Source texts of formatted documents
__________

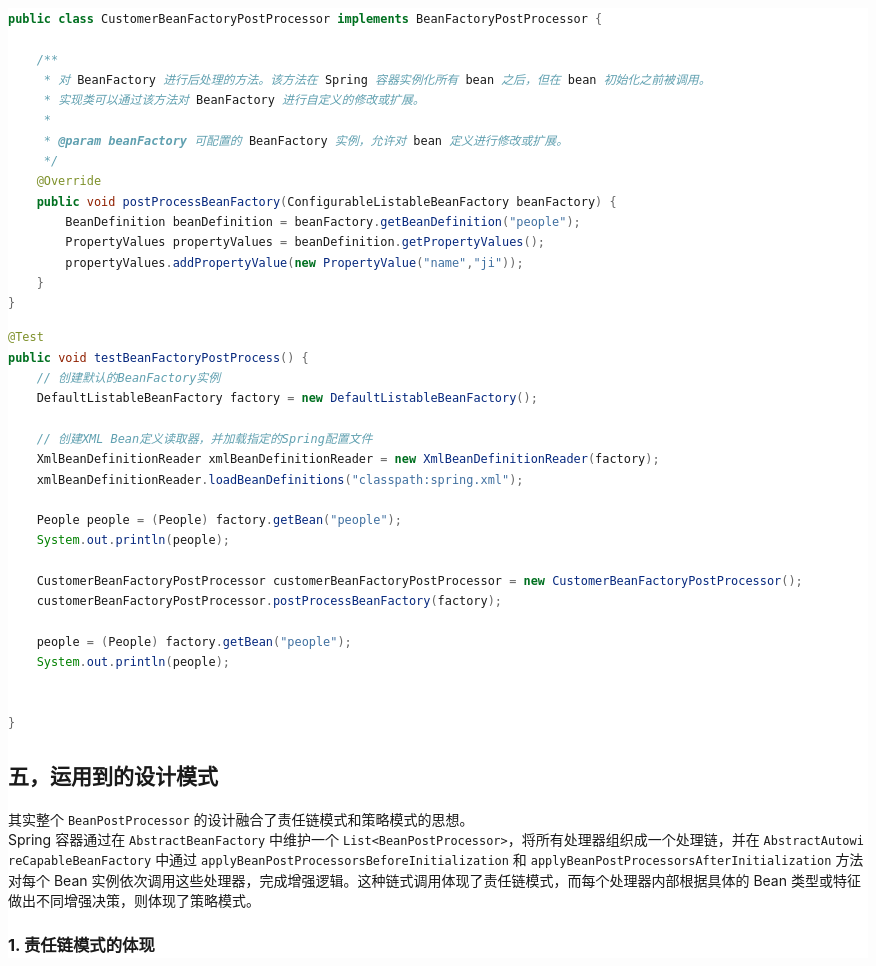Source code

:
 ```java
public class CustomerBeanFactoryPostProcessor implements BeanFactoryPostProcessor {  
  
    /**  
     * 对 BeanFactory 进行后处理的方法。该方法在 Spring 容器实例化所有 bean 之后，但在 bean 初始化之前被调用。  
     * 实现类可以通过该方法对 BeanFactory 进行自定义的修改或扩展。  
     *  
     * @param beanFactory 可配置的 BeanFactory 实例，允许对 bean 定义进行修改或扩展。  
     */  
    @Override  
    public void postProcessBeanFactory(ConfigurableListableBeanFactory beanFactory) {  
        BeanDefinition beanDefinition = beanFactory.getBeanDefinition("people");  
        PropertyValues propertyValues = beanDefinition.getPropertyValues();  
        propertyValues.addPropertyValue(new PropertyValue("name","ji"));  
    }  
}
```

```java
@Test  
public void testBeanFactoryPostProcess() {  
    // 创建默认的BeanFactory实例  
    DefaultListableBeanFactory factory = new DefaultListableBeanFactory();  
  
    // 创建XML Bean定义读取器，并加载指定的Spring配置文件  
    XmlBeanDefinitionReader xmlBeanDefinitionReader = new XmlBeanDefinitionReader(factory);  
    xmlBeanDefinitionReader.loadBeanDefinitions("classpath:spring.xml");  
  
    People people = (People) factory.getBean("people");  
    System.out.println(people);  
  
    CustomerBeanFactoryPostProcessor customerBeanFactoryPostProcessor = new CustomerBeanFactoryPostProcessor();  
    customerBeanFactoryPostProcessor.postProcessBeanFactory(factory);  
  
    people = (People) factory.getBean("people");  
    System.out.println(people);  
  
  
}
```


## 五，运用到的设计模式

其实整个 `BeanPostProcessor` 的设计融合了责任链模式和策略模式的思想。  
Spring 容器通过在 `AbstractBeanFactory` 中维护一个 `List<BeanPostProcessor>`，将所有处理器组织成一个处理链，并在 `AbstractAutowireCapableBeanFactory` 中通过 `applyBeanPostProcessorsBeforeInitialization` 和 `applyBeanPostProcessorsAfterInitialization` 方法对每个 Bean 实例依次调用这些处理器，完成增强逻辑。这种链式调用体现了责任链模式，而每个处理器内部根据具体的 Bean 类型或特征做出不同增强决策，则体现了策略模式。


###  1. 责任链模式的体现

__________

■ WHAT IS EXPECTED:
Take every line from the records that holds "void" and copy it down.

■ ANSWER TO THIS TASK:
    public void postProcessBeanFactory(ConfigurableListableBeanFactory beanFactory) {  
public void testBeanFactoryPostProcess() {  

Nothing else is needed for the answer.